Rabbi Noam Raucher, MA.Ed — Executive Director, FJMC International
Grief is one of the places where masculinity most often betrays men.
Not because men do not feel deeply. They do. But many men are trained to metabolize loss through motion rather than mourning. Keep working. Keep producing. Keep carrying. Keep the face composed and the calendar full. Do not linger. Do not unravel. Do not make everyone else uncomfortable with the size of your sorrow. A great many men are not taught how to grieve; they are taught how to outpace grief. And then they wonder why it keeps finding them anyway.
The first great loss I was old enough to feel in full was the death of my friend Joel Shickman to cancer. I was twenty-eight—old enough to know death was real, but not yet seasoned enough to understand what grief actually asks of a person. I did not know what to do with the anger, confusion, and sadness that rose up in me. So for a long time, I did the only honest thing I knew how to do: I wept. Sometimes in public; and many times in private.
That is what makes Acharei Mot so piercing. The parsha opens, “after the death of the two sons of Aaron,” and the text moves with startling speed toward procedure. Aaron’s loss is the backdrop; instruction quickly takes center stage.
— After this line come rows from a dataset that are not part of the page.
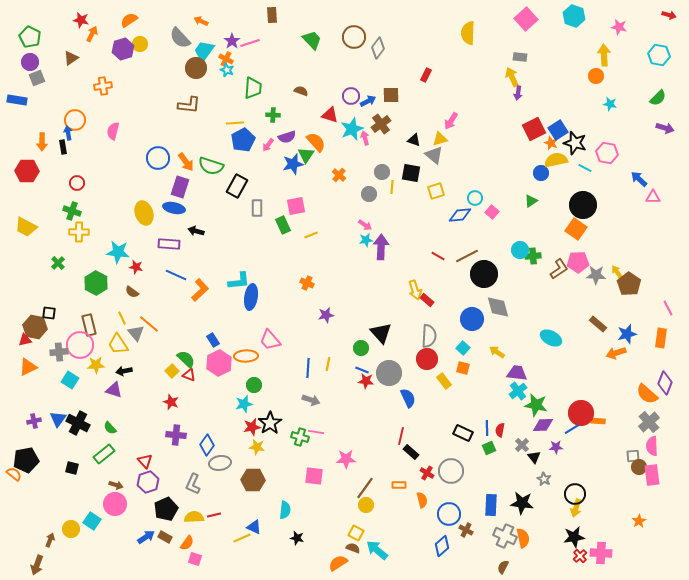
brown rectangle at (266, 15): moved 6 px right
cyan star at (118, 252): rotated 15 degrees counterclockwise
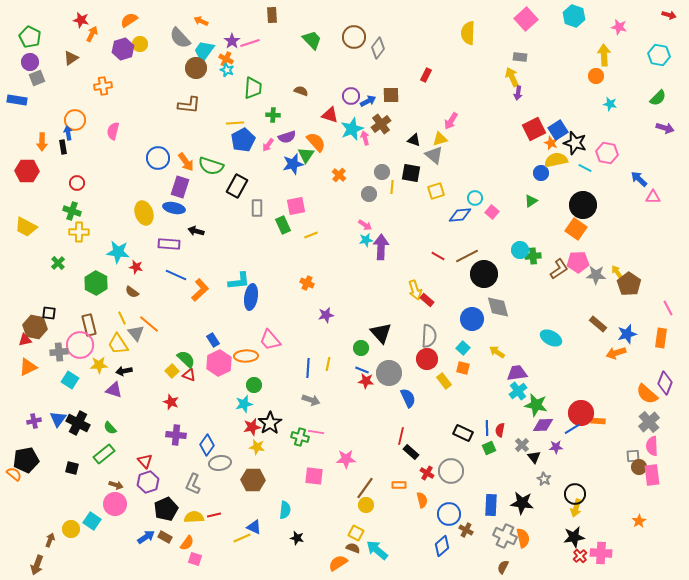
yellow star at (96, 365): moved 3 px right
purple trapezoid at (517, 373): rotated 15 degrees counterclockwise
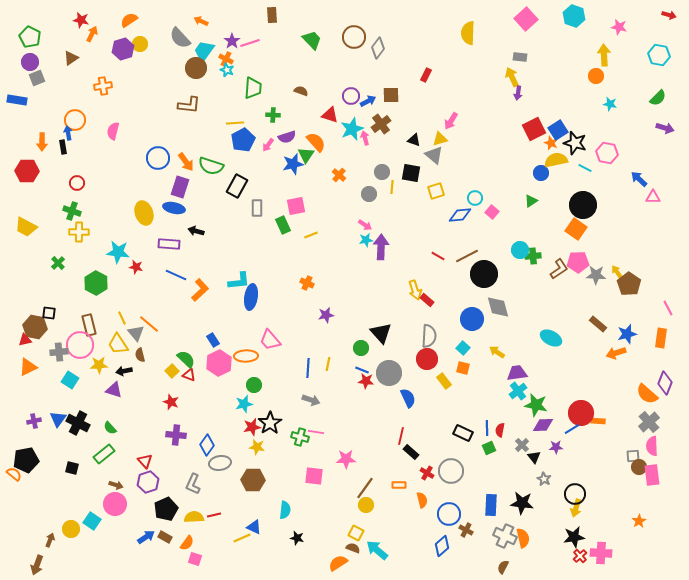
brown semicircle at (132, 292): moved 8 px right, 63 px down; rotated 40 degrees clockwise
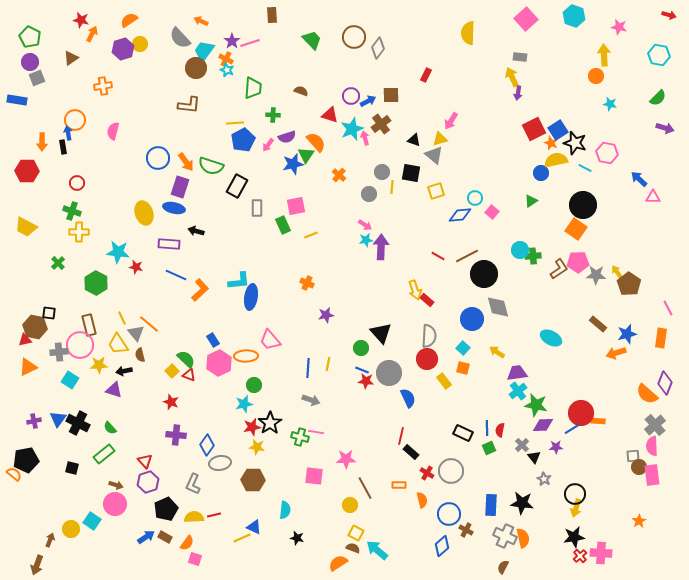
gray cross at (649, 422): moved 6 px right, 3 px down
brown line at (365, 488): rotated 65 degrees counterclockwise
yellow circle at (366, 505): moved 16 px left
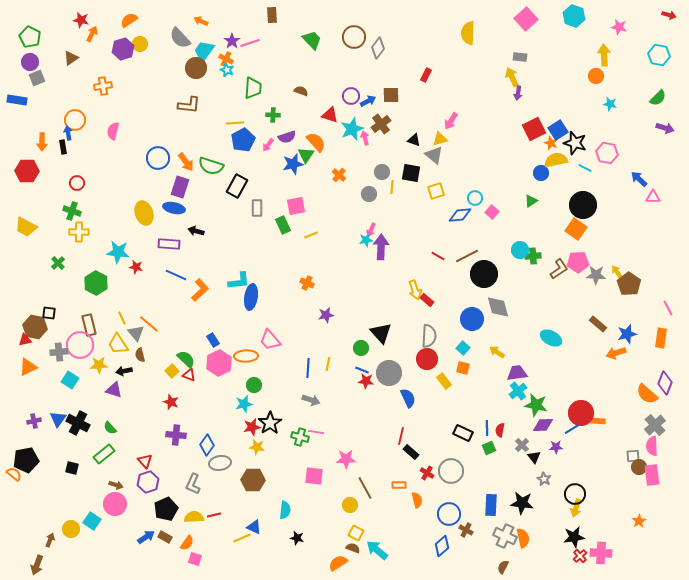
pink arrow at (365, 225): moved 6 px right, 5 px down; rotated 80 degrees clockwise
orange semicircle at (422, 500): moved 5 px left
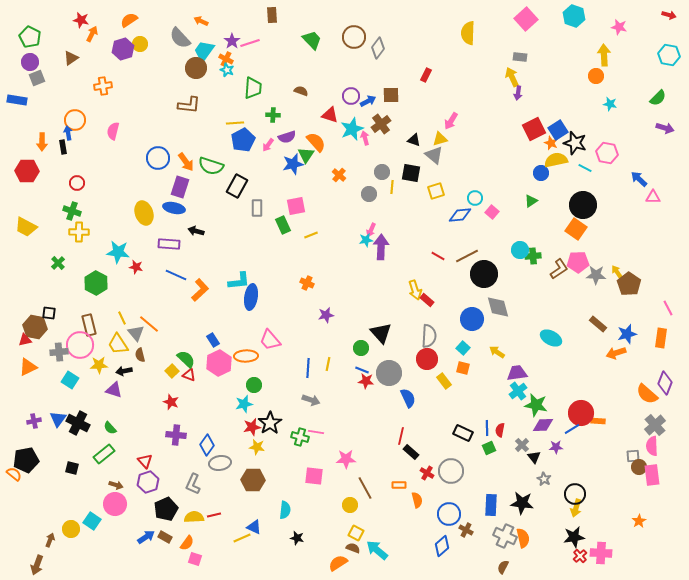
cyan hexagon at (659, 55): moved 10 px right
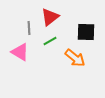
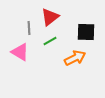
orange arrow: rotated 65 degrees counterclockwise
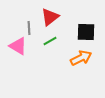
pink triangle: moved 2 px left, 6 px up
orange arrow: moved 6 px right
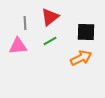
gray line: moved 4 px left, 5 px up
pink triangle: rotated 36 degrees counterclockwise
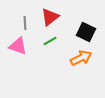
black square: rotated 24 degrees clockwise
pink triangle: rotated 24 degrees clockwise
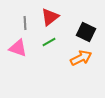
green line: moved 1 px left, 1 px down
pink triangle: moved 2 px down
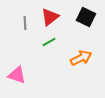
black square: moved 15 px up
pink triangle: moved 1 px left, 27 px down
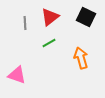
green line: moved 1 px down
orange arrow: rotated 80 degrees counterclockwise
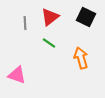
green line: rotated 64 degrees clockwise
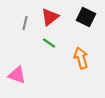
gray line: rotated 16 degrees clockwise
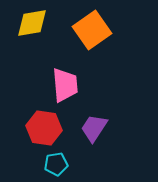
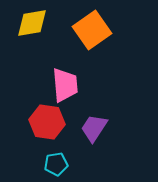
red hexagon: moved 3 px right, 6 px up
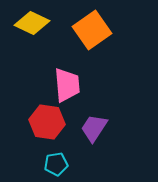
yellow diamond: rotated 36 degrees clockwise
pink trapezoid: moved 2 px right
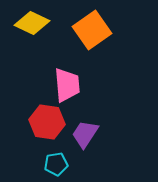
purple trapezoid: moved 9 px left, 6 px down
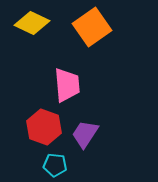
orange square: moved 3 px up
red hexagon: moved 3 px left, 5 px down; rotated 12 degrees clockwise
cyan pentagon: moved 1 px left, 1 px down; rotated 15 degrees clockwise
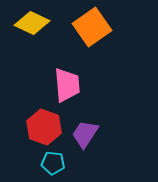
cyan pentagon: moved 2 px left, 2 px up
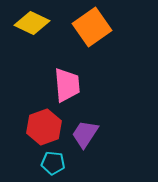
red hexagon: rotated 20 degrees clockwise
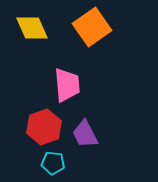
yellow diamond: moved 5 px down; rotated 40 degrees clockwise
purple trapezoid: rotated 60 degrees counterclockwise
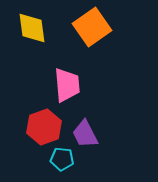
yellow diamond: rotated 16 degrees clockwise
cyan pentagon: moved 9 px right, 4 px up
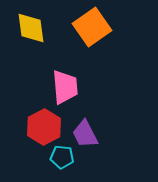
yellow diamond: moved 1 px left
pink trapezoid: moved 2 px left, 2 px down
red hexagon: rotated 8 degrees counterclockwise
cyan pentagon: moved 2 px up
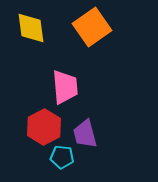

Back in Leviticus 10, when Aaron first learns of his sons’ deaths, “Aaron was silent.” That silence has often been read as noble restraint. Perhaps it is. But it can also feel like shock, like the stunned quiet of a father whose pain is too large for language. Many men know that silence. They know what it is to be surrounded by expectation when what they really need is accompaniment.
Psalm 23 offers a wiser model than masculine stoicism: “Though I walk through the valley of the shadow of death, I will fear no evil, for You are with me.” The line does not deny the valley. It does not ask us to sprint through it or pretend it is not dark. It insists on something harder and holier: grief is a place we walk through, and the promise is not that sorrow vanishes, but that we do not have to walk it alone. That is a desperately important correction for men, who are so often tempted to confuse solitude with strength.
The problem is that many men mistake composure for health. They imagine that because they are still answering emails, making jokes, driving carpool, going to work, and paying bills, they must be doing fine. But grief does not disappear just because it has been organized. The American Psychological Association notes that grief can affect body and mind alike, bringing emotional distress while also disrupting sleep, appetite, concentration, and a person’s ability to function. In other words, grief is not a private sadness tucked neatly into the soul. It gets into the nervous system. It gets into the marriage. It gets into fathering. It gets into the tone of a man’s ordinary days.
That is why rushing past pain is not maturity. It is often just avoidance with better branding. Men are particularly prone to turning grief into productivity, theology, sarcasm, anger, or silence. We would rather interpret loss than inhabit it. But the work of grief is not to solve pain. It is to accompany it honestly enough that it does not harden into something else. Or, as Dr. Jack Abbott says in The Pitt, sometimes you need somebody to “help you dance through the darkness.” It is a surprisingly profound line. The goal is not domination over sorrow. The goal is learning how to move with it, accompanied, without letting it swallow you whole.
That is also why the APA’s guidance is so wise precisely because it is not dramatic. Lean on social support. Keep healthy habits. Sleep. Exercise. Eat decently. Take care of yourself and your family. And if grief is making daily life too hard to manage, talk with a psychologist or another licensed mental health professional. None of that sounds cinematic. But grief rarely yields to grand gestures. It is more often carried, little by little, by rhythm, companionship, honesty, and care. As Mental Health Awareness Month approaches, men need permission to hear that seeking support is not a failure of toughness. It is part of how human beings survive loss.
A wiser masculinity would stop treating grief as something to conquer and start treating it as something to walk through. It would make room for ritual, therapy, prayer, friendship, tears, memory, and time. It would stop praising men for being untouched by loss and start honoring them for telling the truth about what loss has touched. Aaron’s silence may remain in the Torah, but it does not have to be the final word for us. The task is not to prove how little your grief has changed you. The task is to keep walking through the valley, and to find someone who can help you dance through the darkness.